DATA TO PROCESS START

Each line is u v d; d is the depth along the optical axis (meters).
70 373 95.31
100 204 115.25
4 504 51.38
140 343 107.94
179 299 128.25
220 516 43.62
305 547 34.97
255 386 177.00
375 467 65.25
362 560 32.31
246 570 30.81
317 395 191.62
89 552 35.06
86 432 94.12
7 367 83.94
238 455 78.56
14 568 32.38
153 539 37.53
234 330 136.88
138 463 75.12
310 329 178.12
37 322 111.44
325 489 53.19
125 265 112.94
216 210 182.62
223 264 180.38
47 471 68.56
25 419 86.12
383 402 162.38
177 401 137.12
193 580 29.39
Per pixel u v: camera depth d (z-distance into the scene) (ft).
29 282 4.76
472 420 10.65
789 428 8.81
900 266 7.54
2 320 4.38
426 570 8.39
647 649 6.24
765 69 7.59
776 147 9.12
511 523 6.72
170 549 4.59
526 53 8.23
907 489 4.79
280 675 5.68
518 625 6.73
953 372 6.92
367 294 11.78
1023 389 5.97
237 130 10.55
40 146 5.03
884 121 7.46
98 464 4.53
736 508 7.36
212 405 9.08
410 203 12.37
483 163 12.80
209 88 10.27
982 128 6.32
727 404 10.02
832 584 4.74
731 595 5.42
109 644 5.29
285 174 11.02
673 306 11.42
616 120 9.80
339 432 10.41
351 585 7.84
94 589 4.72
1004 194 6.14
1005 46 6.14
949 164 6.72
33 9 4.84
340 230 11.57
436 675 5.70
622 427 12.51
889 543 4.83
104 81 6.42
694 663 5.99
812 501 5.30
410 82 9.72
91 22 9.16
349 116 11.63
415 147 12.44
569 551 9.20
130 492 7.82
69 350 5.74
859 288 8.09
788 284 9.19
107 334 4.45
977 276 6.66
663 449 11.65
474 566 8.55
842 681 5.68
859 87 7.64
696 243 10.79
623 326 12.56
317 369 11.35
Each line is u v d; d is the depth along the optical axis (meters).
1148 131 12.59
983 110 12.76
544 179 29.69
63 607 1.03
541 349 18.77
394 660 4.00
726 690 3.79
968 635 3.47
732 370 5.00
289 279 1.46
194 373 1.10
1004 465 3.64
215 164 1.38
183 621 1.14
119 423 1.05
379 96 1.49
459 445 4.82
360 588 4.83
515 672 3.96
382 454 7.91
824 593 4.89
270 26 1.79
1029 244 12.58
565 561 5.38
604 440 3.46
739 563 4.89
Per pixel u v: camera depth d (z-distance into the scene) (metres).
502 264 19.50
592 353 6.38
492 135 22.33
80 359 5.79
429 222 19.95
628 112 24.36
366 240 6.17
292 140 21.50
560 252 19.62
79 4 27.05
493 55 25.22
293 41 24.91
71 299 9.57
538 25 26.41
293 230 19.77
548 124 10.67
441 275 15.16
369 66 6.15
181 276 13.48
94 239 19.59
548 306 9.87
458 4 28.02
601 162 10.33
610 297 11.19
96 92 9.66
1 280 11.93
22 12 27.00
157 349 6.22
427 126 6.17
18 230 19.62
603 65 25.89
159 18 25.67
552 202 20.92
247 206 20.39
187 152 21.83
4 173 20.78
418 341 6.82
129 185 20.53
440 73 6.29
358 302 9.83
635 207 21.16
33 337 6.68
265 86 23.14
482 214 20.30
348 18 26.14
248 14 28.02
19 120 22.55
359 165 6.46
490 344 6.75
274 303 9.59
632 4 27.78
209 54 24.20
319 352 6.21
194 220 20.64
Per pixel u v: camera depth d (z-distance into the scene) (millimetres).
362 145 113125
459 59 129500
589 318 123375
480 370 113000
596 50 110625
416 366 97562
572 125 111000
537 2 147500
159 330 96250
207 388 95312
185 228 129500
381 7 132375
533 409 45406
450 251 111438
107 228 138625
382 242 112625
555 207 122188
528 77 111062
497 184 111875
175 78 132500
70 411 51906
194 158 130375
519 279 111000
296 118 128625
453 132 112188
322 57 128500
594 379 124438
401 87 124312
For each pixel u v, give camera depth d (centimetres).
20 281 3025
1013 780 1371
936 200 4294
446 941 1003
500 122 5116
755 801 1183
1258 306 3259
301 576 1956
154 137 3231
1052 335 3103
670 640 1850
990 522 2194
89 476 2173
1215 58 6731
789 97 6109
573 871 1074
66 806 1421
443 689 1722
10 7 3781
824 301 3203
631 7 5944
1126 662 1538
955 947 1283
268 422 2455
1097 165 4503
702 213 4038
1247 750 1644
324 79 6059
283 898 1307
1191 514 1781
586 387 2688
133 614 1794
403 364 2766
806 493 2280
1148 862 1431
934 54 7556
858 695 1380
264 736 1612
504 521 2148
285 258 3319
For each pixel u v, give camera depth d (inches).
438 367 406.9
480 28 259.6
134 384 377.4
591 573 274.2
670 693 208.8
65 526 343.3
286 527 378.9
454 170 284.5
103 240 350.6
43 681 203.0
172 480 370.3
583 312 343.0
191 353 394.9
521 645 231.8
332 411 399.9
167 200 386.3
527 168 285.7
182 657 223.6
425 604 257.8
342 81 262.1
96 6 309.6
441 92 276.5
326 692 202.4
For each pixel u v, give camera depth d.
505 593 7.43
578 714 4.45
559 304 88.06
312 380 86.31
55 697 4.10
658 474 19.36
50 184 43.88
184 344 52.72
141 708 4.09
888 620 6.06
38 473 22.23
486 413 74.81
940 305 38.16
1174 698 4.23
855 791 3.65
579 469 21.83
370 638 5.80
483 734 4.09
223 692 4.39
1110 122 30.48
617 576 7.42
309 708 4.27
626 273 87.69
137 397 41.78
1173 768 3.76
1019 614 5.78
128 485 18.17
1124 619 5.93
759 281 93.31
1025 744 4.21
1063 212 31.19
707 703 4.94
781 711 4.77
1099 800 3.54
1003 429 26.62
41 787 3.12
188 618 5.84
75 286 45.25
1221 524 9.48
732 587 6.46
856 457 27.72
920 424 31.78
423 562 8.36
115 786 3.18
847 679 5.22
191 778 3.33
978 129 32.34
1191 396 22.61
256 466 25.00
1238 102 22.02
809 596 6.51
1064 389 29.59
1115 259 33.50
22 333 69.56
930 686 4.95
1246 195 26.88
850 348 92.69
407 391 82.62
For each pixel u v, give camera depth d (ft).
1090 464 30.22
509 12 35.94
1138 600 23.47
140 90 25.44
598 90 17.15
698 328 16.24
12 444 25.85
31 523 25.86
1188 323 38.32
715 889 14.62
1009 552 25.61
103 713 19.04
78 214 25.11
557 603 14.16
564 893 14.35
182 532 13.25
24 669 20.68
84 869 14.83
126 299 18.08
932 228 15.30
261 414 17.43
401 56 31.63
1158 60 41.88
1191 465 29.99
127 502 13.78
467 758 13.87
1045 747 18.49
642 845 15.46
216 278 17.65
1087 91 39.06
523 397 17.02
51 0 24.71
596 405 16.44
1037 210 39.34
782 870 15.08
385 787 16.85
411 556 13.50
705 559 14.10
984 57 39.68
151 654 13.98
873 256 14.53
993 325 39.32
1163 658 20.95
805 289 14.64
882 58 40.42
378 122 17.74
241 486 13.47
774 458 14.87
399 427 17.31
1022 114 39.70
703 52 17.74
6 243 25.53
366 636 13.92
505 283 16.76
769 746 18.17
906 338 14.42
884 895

DATA TO PROCESS END

THE TASK: Begin at the first line of the records above and restate each line word for word, stopping after the line with "47 471 68.56".

WRITTEN REPLY:
Each line is u v d; d is the depth along the optical axis (meters).
70 373 95.31
100 204 115.25
4 504 51.38
140 343 107.94
179 299 128.25
220 516 43.62
305 547 34.97
255 386 177.00
375 467 65.25
362 560 32.31
246 570 30.81
317 395 191.62
89 552 35.06
86 432 94.12
7 367 83.94
238 455 78.56
14 568 32.38
153 539 37.53
234 330 136.88
138 463 75.12
310 329 178.12
37 322 111.44
325 489 53.19
125 265 112.94
216 210 182.62
223 264 180.38
47 471 68.56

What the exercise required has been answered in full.